### DIRECTIONS FOR THIS TASK:
Copy out the text of every item below, line for line and without changes. Leave the pictures out of your answer.

MATERIAL SHOWN section start

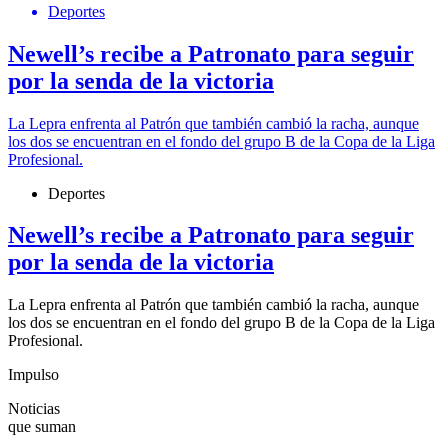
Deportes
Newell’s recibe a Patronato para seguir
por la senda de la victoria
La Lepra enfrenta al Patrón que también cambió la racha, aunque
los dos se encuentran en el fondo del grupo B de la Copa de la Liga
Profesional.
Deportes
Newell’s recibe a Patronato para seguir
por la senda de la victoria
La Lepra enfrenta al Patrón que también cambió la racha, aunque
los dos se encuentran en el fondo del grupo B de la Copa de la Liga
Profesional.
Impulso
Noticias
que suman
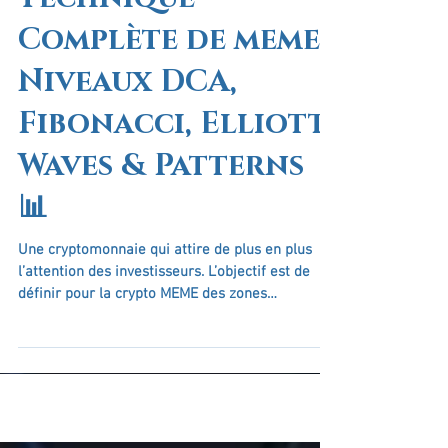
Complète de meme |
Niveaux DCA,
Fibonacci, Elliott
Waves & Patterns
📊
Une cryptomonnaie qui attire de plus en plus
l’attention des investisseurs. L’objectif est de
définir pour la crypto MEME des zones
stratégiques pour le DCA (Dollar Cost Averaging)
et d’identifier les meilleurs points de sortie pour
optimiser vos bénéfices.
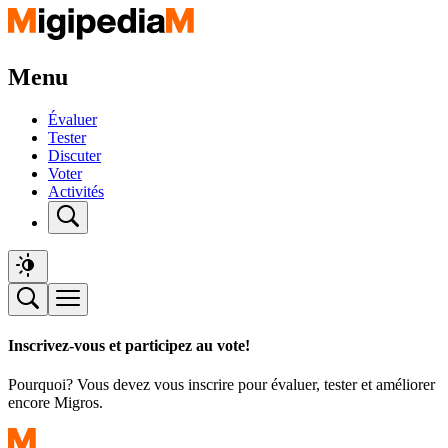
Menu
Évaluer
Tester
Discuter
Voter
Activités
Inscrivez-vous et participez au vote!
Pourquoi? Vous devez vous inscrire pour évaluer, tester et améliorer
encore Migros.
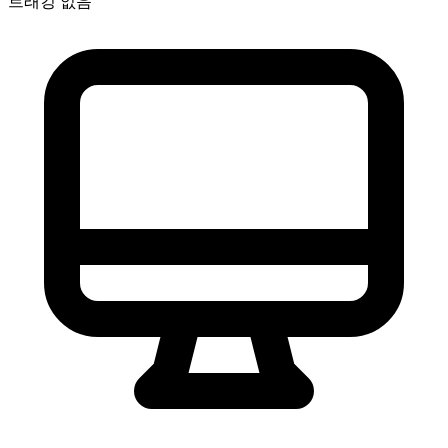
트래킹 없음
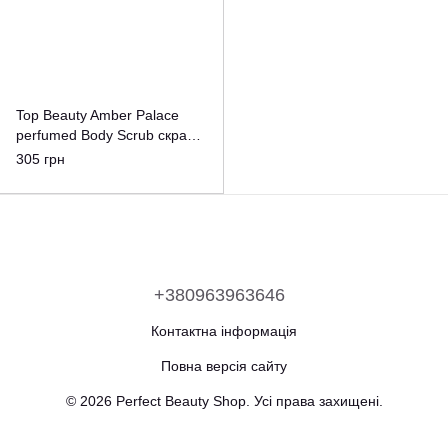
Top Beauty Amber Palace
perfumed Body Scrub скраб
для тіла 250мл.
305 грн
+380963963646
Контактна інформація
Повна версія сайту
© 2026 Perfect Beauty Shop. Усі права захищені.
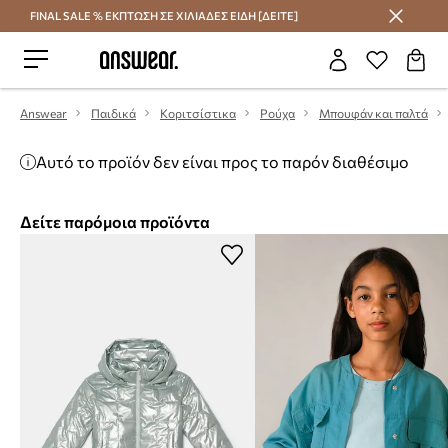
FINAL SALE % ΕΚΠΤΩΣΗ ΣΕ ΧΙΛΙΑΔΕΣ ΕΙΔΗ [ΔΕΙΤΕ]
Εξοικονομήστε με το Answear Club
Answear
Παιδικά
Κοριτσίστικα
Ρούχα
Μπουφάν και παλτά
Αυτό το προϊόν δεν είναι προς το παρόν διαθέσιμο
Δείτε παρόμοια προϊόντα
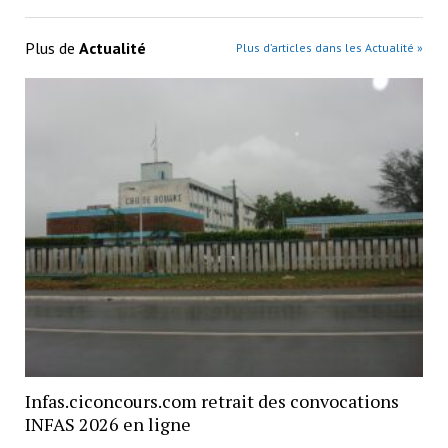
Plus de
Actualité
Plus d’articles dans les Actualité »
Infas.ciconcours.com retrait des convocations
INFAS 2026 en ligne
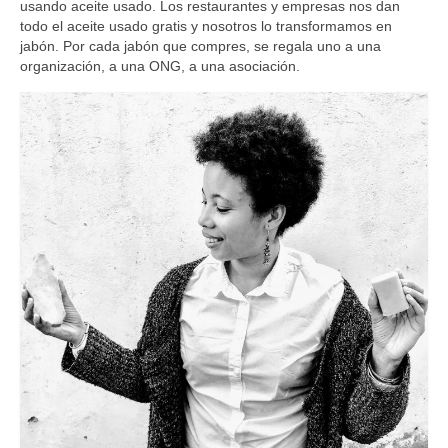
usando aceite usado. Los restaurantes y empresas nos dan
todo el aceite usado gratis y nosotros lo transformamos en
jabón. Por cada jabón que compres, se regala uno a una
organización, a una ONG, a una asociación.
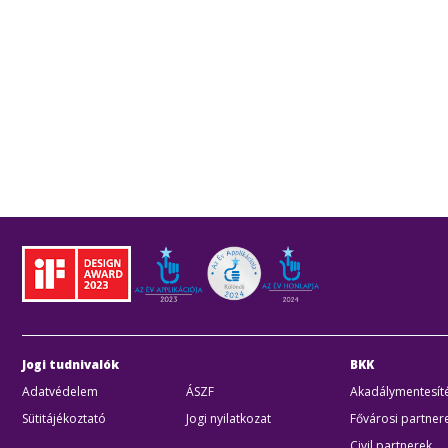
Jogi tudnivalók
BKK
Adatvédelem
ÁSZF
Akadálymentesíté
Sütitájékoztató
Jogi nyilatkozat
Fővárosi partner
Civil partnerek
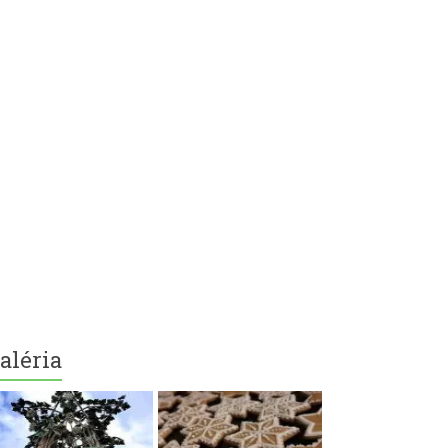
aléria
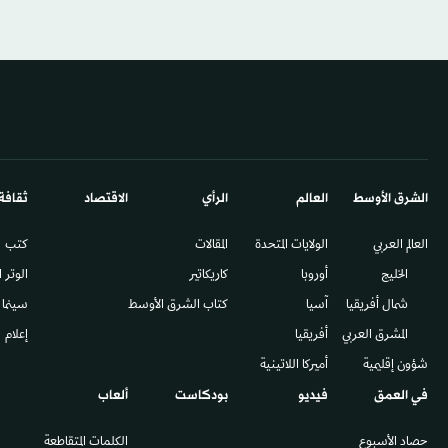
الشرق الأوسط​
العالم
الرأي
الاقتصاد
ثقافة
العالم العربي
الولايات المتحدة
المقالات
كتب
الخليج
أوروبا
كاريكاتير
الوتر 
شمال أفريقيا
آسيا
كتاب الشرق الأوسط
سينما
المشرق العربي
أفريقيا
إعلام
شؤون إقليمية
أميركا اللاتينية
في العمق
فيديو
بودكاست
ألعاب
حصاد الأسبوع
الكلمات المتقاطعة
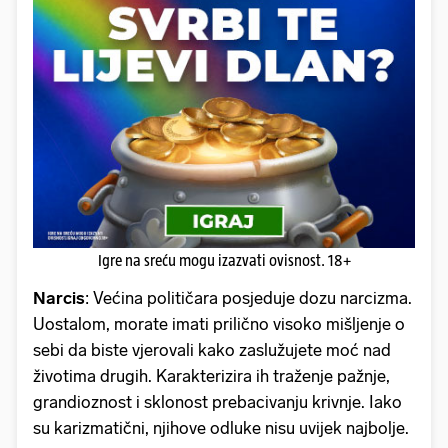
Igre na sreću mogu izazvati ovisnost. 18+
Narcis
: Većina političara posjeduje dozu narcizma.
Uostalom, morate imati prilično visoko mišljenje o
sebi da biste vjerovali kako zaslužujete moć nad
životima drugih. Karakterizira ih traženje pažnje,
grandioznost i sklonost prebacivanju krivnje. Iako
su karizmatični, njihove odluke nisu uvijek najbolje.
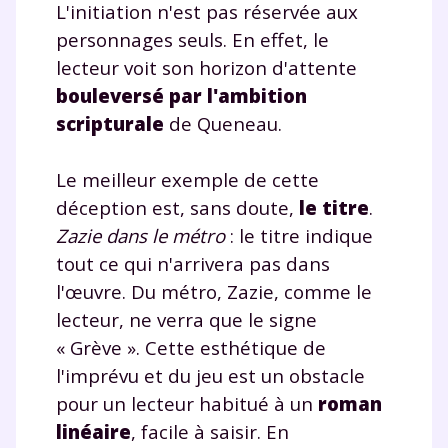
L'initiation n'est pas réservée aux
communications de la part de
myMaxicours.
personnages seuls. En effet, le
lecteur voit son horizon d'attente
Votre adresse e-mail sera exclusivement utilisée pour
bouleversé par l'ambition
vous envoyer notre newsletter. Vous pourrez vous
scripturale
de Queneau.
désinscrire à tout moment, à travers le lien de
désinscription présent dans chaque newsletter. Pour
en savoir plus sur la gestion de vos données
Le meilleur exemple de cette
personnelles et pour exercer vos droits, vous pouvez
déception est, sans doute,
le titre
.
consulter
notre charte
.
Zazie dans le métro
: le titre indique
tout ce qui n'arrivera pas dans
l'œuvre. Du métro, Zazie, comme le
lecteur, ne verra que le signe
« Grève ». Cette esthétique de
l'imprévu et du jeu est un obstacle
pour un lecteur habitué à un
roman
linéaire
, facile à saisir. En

MATERIAL SHOWN section end

### TASK OUTPUT:
Deportes
Newell’s recibe a Patronato para seguir
por la senda de la victoria
La Lepra enfrenta al Patrón que también cambió la racha, aunque
los dos se encuentran en el fondo del grupo B de la Copa de la Liga
Profesional.
Deportes
Newell’s recibe a Patronato para seguir
por la senda de la victoria
La Lepra enfrenta al Patrón que también cambió la racha, aunque
los dos se encuentran en el fondo del grupo B de la Copa de la Liga
Profesional.
Impulso
Noticias
que suman
Complète de meme |
Niveaux DCA,
Fibonacci, Elliott
Waves & Patterns
📊
Une cryptomonnaie qui attire de plus en plus
l’attention des investisseurs. L’objectif est de
définir pour la crypto MEME des zones
stratégiques pour le DCA (Dollar Cost Averaging)
et d’identifier les meilleurs points de sortie pour
optimiser vos bénéfices.
Menu
Évaluer
Tester
Discuter
Voter
Activités
Inscrivez-vous et participez au vote!
Pourquoi? Vous devez vous inscrire pour évaluer, tester et améliorer
encore Migros.
트래킹 없음
Top Beauty Amber Palace
perfumed Body Scrub скраб
для тіла 250мл.
305 грн
+380963963646
Контактна інформація
Повна версія сайту
© 2026 Perfect Beauty Shop. Усі права захищені.
FINAL SALE % ΕΚΠΤΩΣΗ ΣΕ ΧΙΛΙΑΔΕΣ ΕΙΔΗ [ΔΕΙΤΕ]
Εξοικονομήστε με το Answear Club
Answear
Παιδικά
Κοριτσίστικα
Ρούχα
Μπουφάν και παλτά
Αυτό το προϊόν δεν είναι προς το παρόν διαθέσιμο
Δείτε παρόμοια προϊόντα
Plus de
Actualité
Plus d’articles dans les Actualité »
Infas.ciconcours.com retrait des convocations
INFAS 2026 en ligne
usando aceite usado. Los restaurantes y empresas nos dan
todo el aceite usado gratis y nosotros lo transformamos en
jabón. Por cada jabón que compres, se regala uno a una
organización, a una ONG, a una asociación.
Jogi tudnivalók
BKK
Adatvédelem
ÁSZF
Akadálymentesíté
Sütitájékoztató
Jogi nyilatkozat
Fővárosi partner
Civil partnerek
aléria
الشرق الأوسط​
العالم
الرأي
الاقتصاد
ثقافة
العالم العربي
الولايات المتحدة
المقالات
كتب
الخليج
أوروبا
كاريكاتير
الوتر 
شمال أفريقيا
آسيا
كتاب الشرق الأوسط
سينما
المشرق العربي
أفريقيا
إعلام
شؤون إقليمية
أميركا اللاتينية
في العمق
فيديو
بودكاست
ألعاب
حصاد الأسبوع
الكلمات المتقاطعة
Igre na sreću mogu izazvati ovisnost. 18+
Narcis
: Većina političara posjeduje dozu narcizma.
Uostalom, morate imati prilično visoko mišljenje o
sebi da biste vjerovali kako zaslužujete moć nad
životima drugih. Karakterizira ih traženje pažnje,
grandioznost i sklonost prebacivanju krivnje. Iako
su karizmatični, njihove odluke nisu uvijek najbolje.
L'initiation n'est pas réservée aux
communications de la part de
myMaxicours.
personnages seuls. En effet, le
lecteur voit son horizon d'attente
Votre adresse e-mail sera exclusivement utilisée pour
bouleversé par l'ambition
vous envoyer notre newsletter. Vous pourrez vous
scripturale
de Queneau.
désinscrire à tout moment, à travers le lien de
désinscription présent dans chaque newsletter. Pour
en savoir plus sur la gestion de vos données
Le meilleur exemple de cette
personnelles et pour exercer vos droits, vous pouvez
déception est, sans doute,
le titre
.
consulter
notre charte
.
Zazie dans le métro
: le titre indique
tout ce qui n'arrivera pas dans
l'œuvre. Du métro, Zazie, comme le
lecteur, ne verra que le signe
« Grève ». Cette esthétique de
l'imprévu et du jeu est un obstacle
pour un lecteur habitué à un
roman
linéaire
, facile à saisir. En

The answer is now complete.